Walter J. Bigelow (January 22, 1865 - May 2, 1935) was an American newspaper editor, author, and politician from Vermont. A Republican, he was most notable for serving as mayor of Burlington from 1907 to 1909 and owning and publishing the St. Johnsbury Caledonian from 1913 to 1918.

==Early life==
Walter Josephus Bigelow was born in Stowe, Vermont on January 22, 1865, the son of Phineas N. Bigelow and Charlotte E. (Munn) Bigelow. He was educated in the public schools of Stowe, and graduated from Montpelier Seminary in Montpelier in 1889. He received his qualification as a teacher, and taught school for two years before beginning college studies. He attended the University of Vermont in Burlington for three years as a member of the class of 1895, but left before graduating to begin a career in the newspaper business.

==Start of career==
While attending college, Bigelow worked on the night shift in the editorial room of The Burlington Free Press. In 1894, he was appointed the newspaper's night editor. He held this position he held until 1909. Bigelow was also the Free Press journalist assigned to report on the 1897 session of the Vermont General Assembly. A talented orator, Bigelow was frequently called upon to speak at public events including Memorial Day celebrations and rallies held in support of U.S. involvement in the Spanish–American War.

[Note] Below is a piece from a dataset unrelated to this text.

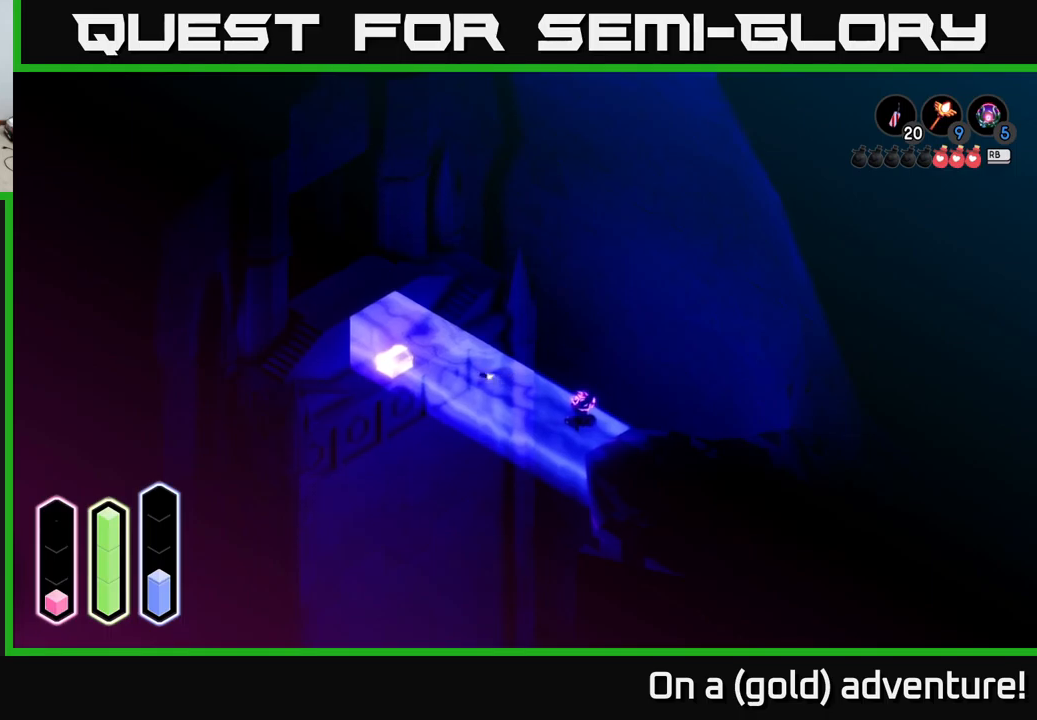
{"buttons": [], "left_stick": "center", "right_stick": "center", "events": []}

A Republican, in 1898 Bigelow was appointed to the legislature's Vermont Commission on Double Taxation, a special panel that investigated state laws which subjected to state tax both mortgages used to purchase real estate and the real estate used to secure the mortgages. In 1900, the commission submitted recommendations to address the issue, many of which were adopted in subsequent legislative sessions.

==Continued career==
In March 1906, Bigelow was the Republican Party's unsuccessful nominee for mayor. In June 1906, he served as chairman of the Vermont Republican Party's state convention. In 1907, he again received the Republican nomination for mayor of Burlington. He defeated incumbent James Edmund Burke and served one term, 1907 to 1909, the first two-year mayoral term created as the result of a change to the city charter. He was a candidate for reelection in 1909 and lost to Burke by 18 votes, 1,658 to 1,640.

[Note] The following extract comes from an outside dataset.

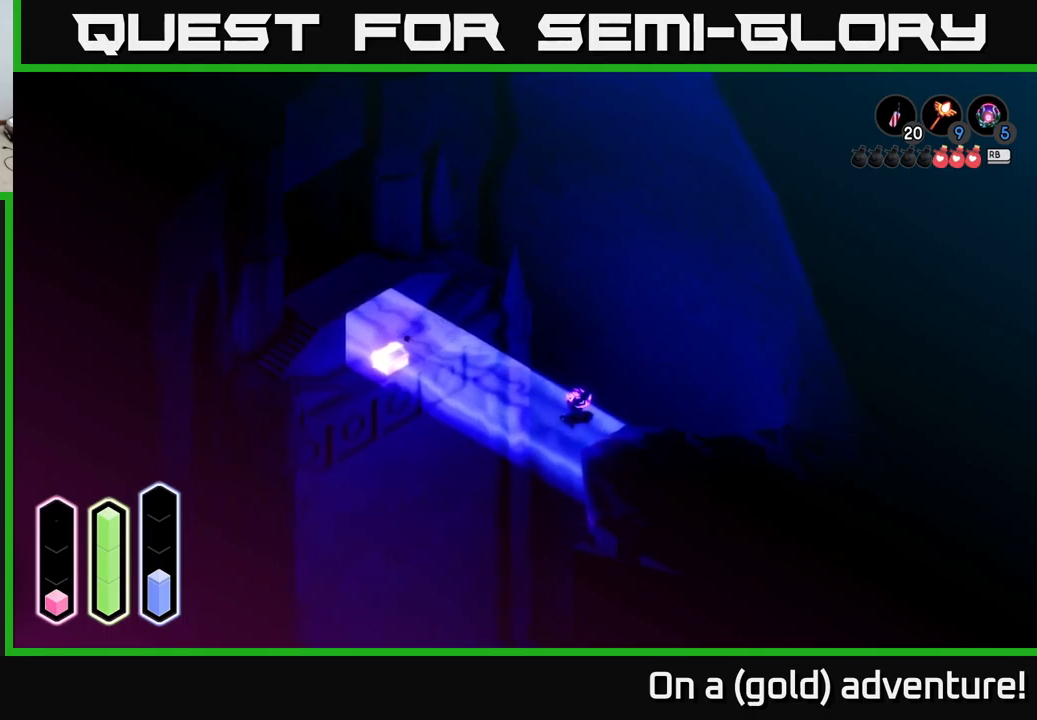
{"buttons": [], "left_stick": "center", "right_stick": "center", "events": []}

After leaving office, Bigelow purchased the St. Johnsbury Caledonian newspaper in 1909. In 1910 he purchased the Ranlet Press, a St. Johnsbury publishing business. Bigelow operated both ventures until 1918. During World War I, Bigelow was a member of Vermont's Public Safety Committee.

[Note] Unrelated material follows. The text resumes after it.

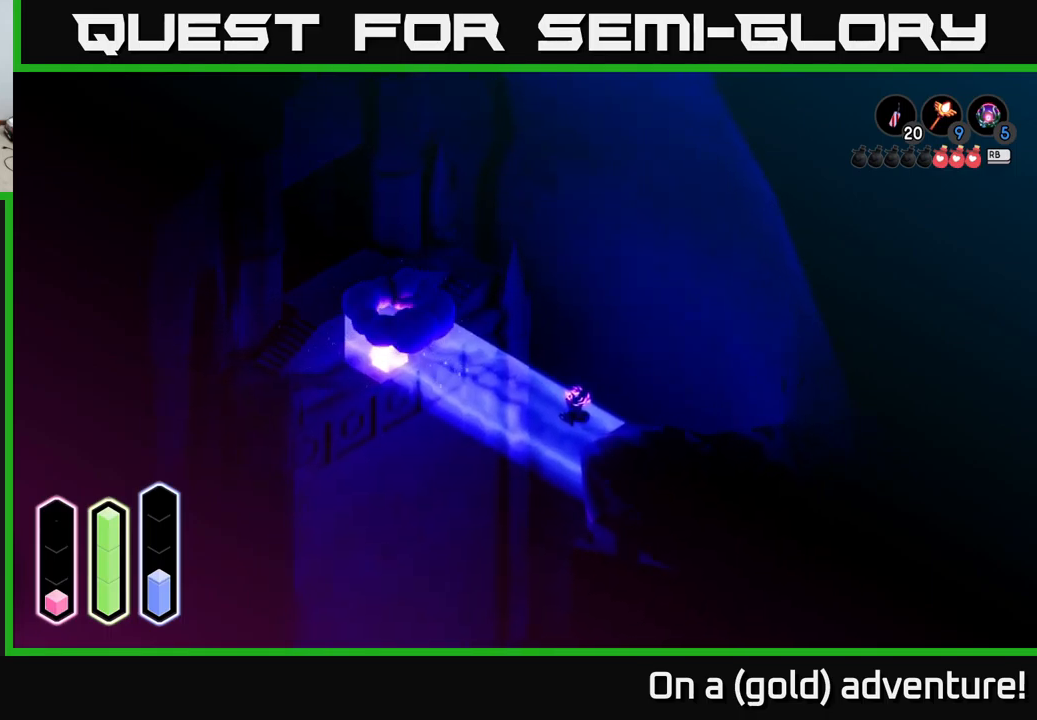
{"buttons": [], "left_stick": "center", "right_stick": "center", "events": []}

Bigelow was an author, and his published works included Vermont: Its Government, an annual publication of the early 1900s to mid-1950s for which Bigelow was responsible from 1919 to 1933. He was also the author of a work about his hometown, 1934's History of Stowe, Vermont. In 1919, Bigelow left St. Johnsbury and accepted an editorial position with the Brattleboro Reformer newspaper in Brattleboro.

==Death and burial==
Bigelow remained with the Reformer until 1933, when he moved to Hartford, Connecticut. In December 1934 he was struck by a car while crossing the street and his injuries included a broken hip. He died in Hartford on May 2, 1935. Bigelow was buried at West Branch Cemetery in Stowe.

==Family==
In 1895, Bigelow married Florence E. Mooney (1868-1956) of Mansonville, Quebec, Canada. They were the parents of a daughter, Ruth Barr (1899-1959), who was the wife of Clarence C. Mooney (d. 1956).